Mots-clés

, , , ,

Noam Chomsky et Edward Hermann décrivent le mécanisme général qui induit la dépendance des rédactions vis-à-vis des pouvoirs publics locaux comme nationaux :

Les médias sont en symbiose avec de puissantes sources d’information pour des raisons économiques et du fait d’intérêts partagés. Ils ont impérativement besoin d’un flux continu et stable d’information brute. Ils sont confrontés à une demande d’information quotidienne et à une grille horaire qu’ils doivent remplir. Pour autant, ils ne peuvent se payer le luxe de maintenir en permanence reporters et caméras partout où un événement important peut se produire. Les limites de leur budget leur imposent donc de concentrer leurs moyens là où les événements significatifs sont les plus fréquents, où abondent fuites et rumeurs, et où se tiennent régulièrement des conférences de presse. [L’Élysée, le ministère de l’Intérieur et celui des Affaires étrangères] [6] sont des épicentres de ce type d’activités. Au niveau local, la mairie et le siège de la police jouent le même rôle. […] Ces bureaucraties produisent en masse un matériel idéal pour alimenter la demande d’un flux régulier et planifié d’information, qui est celle des salles de rédaction. [7]

Dans un ouvrage paru en 2013, Jérôme Berthaut expliquait même à quel point cette dépendance est construite – via des réseaux de sociabilité – comme un pilier des formations de journalistes :

Depuis la deuxième moitié des années 1990, les chefs des informations générales de France 2 ont donné une impulsion décisive au renforcement des contacts avec les autorités de police, de la gendarmerie, de la justice et des secours. Cette préoccupation est tout particulièrement perceptible à l’assiduité des journalistes de la chaîne aux formations délivrées par l’Institut des hautes études de la sécurité intérieure (IHESI). Tous types de médias confondus, la rédaction de France 2 est en effet celle qui y inscrit le plus de journalistes : entre 1994 et 2011, sept journalistes du service informations générales ont fait partie des promotions de cet institut […] Or en investissant dans ces formations, la chaîne escompte avant tout la création de liens de familiarité avec de futurs responsables de la sécurité. [8]

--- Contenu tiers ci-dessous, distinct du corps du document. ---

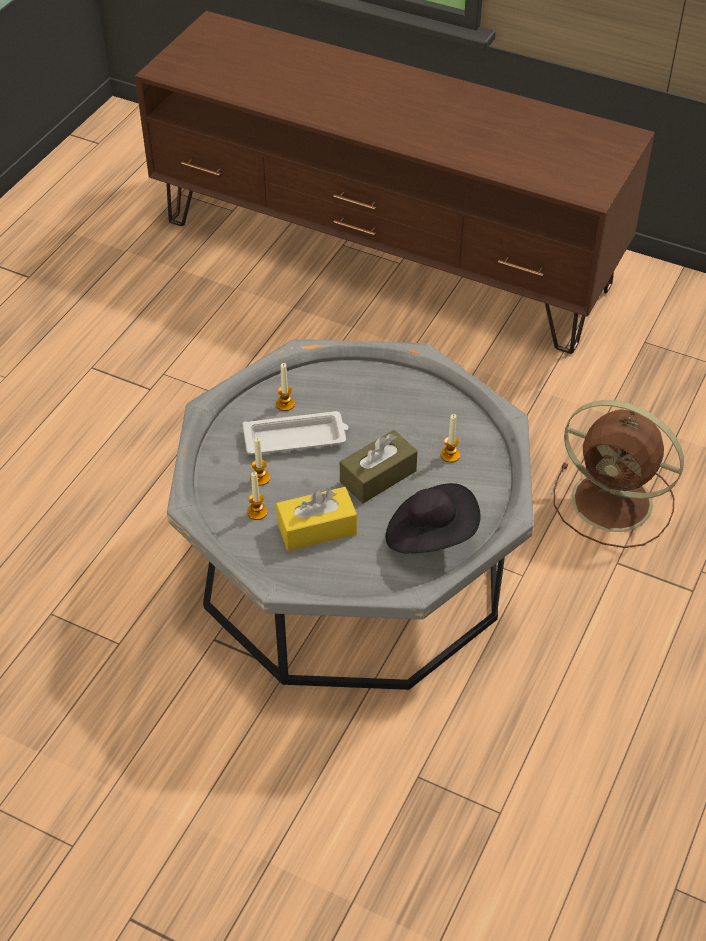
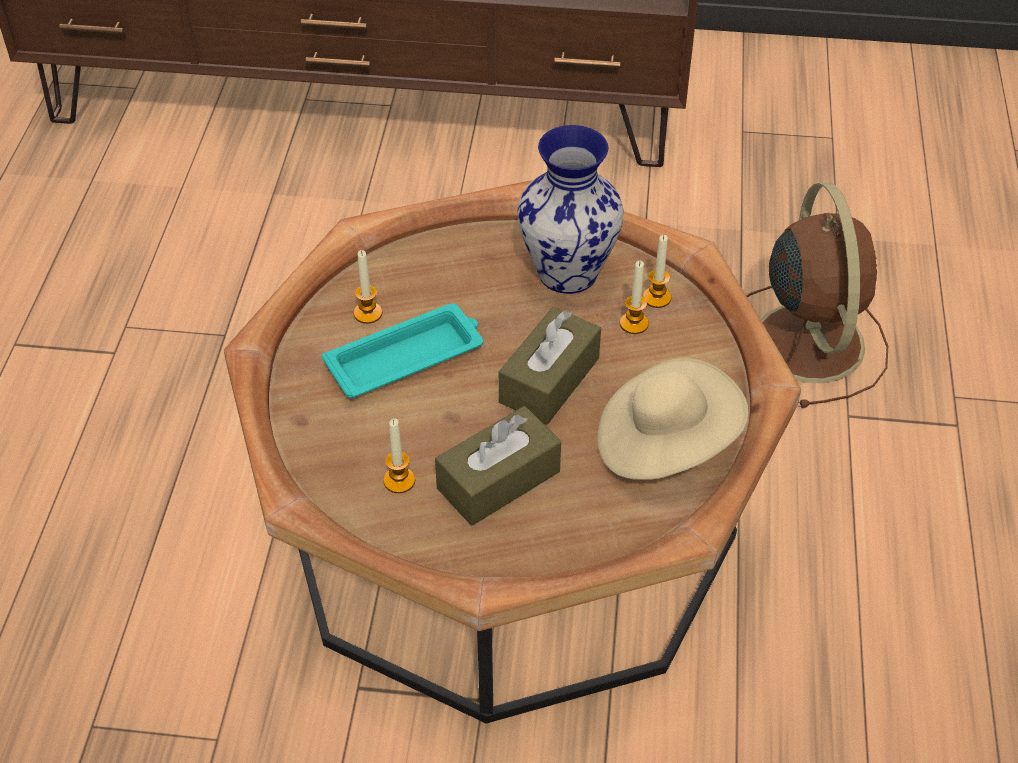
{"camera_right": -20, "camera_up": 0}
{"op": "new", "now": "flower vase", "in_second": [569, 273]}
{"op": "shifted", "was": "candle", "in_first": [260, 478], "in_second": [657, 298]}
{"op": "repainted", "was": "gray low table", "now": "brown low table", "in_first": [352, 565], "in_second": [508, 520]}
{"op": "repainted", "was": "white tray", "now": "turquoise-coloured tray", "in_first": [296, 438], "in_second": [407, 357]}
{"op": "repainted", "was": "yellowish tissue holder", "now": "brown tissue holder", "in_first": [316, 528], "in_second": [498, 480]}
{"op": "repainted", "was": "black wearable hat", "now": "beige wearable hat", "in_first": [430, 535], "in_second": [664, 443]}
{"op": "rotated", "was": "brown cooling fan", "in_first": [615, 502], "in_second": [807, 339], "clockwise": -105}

Les dérives de la dépendance police/journalistes

Dans de telles conditions [9], créant ce que Berthaut, Darras et Laurens appellent une « co-gestion de l’agenda médiatique », comment attendre de ces journalistes qu’ils prennent le risque de mécontenter les sources qui leur fournissent quotidiennement les articles rapidement écrits (et sans doute vite oubliés) et qui garantissent le remplissage des colonnes qui leur sont assignées ? Le mélange d’intérêts – qui sont aussi des contraintes – professionnels, personnels et économiques à l’œuvre dans cette relation incestueuse fonde ainsi le constat des auteurs, résumé à la formule « à sources indispensables… compromis inévitables » :

Le fait-diversier doit ainsi constamment concilier des exigences de production (« trouver chaque jour de bonnes histoires »), et faire en sorte que les retombées des articles parus ne nuisent pas aux bonnes relations avec ses sources. Tenir ce rôle suppose des compromis, et nécessite d’accepter une forme de co-production de l’information avec les sources officielles. Même anciennes, les relations tissées avec les sources policières et judiciaires paraissent rester toujours fragiles, et peuvent être subitement remises en cause. […] Tributaire de ces relations sur le fil […], le fait-diversier délègue souvent à ses contacts policiers le rôle de lui narrer une opération, mais il peut les intégrer plus avant encore dans le processus de fabrication du journal, en leur demandant, par exemple, de s’adapter aux délais de parution des articles et de fournir des images, comme nos observations l’ont constaté à plusieurs reprises. Les conflits qui peuvent venir troubler cette routine dans ces relations entre (quasi) associés – lorsqu’un article pointe les erreurs d’un service de police – doivent rester ponctuels et circonscrits sous peine de compromettre durablement le processus de fabrication d’une rubrique stratégique.


Patrick Michel, Pauline Perrenot, Acrimed – Titre original : «Violences policières : la préfecture vous informe ! »,  Source libre lecture (Extrait)


[6] Dans la version originale, il s’agit de la Maison Blanche, du Pentagone et du département d’État à Washington.

[7] Noam Chomsky et Edward Herman. La fabrication du consentement, Agone, 2010.

[8] Jérôme Berthaut, La banlieue du « 20 heures », Agone, 2013, pp . 60-61.

[9] D’autres facteurs sont mis en avant par les auteurs de l’article « Pourquoi les faits-divers stigmatisent-ils ? » pour expliquer le jeu complexe des relations police/journalistes. Pour un panorama exhaustif, consulter l’article cité précédemment.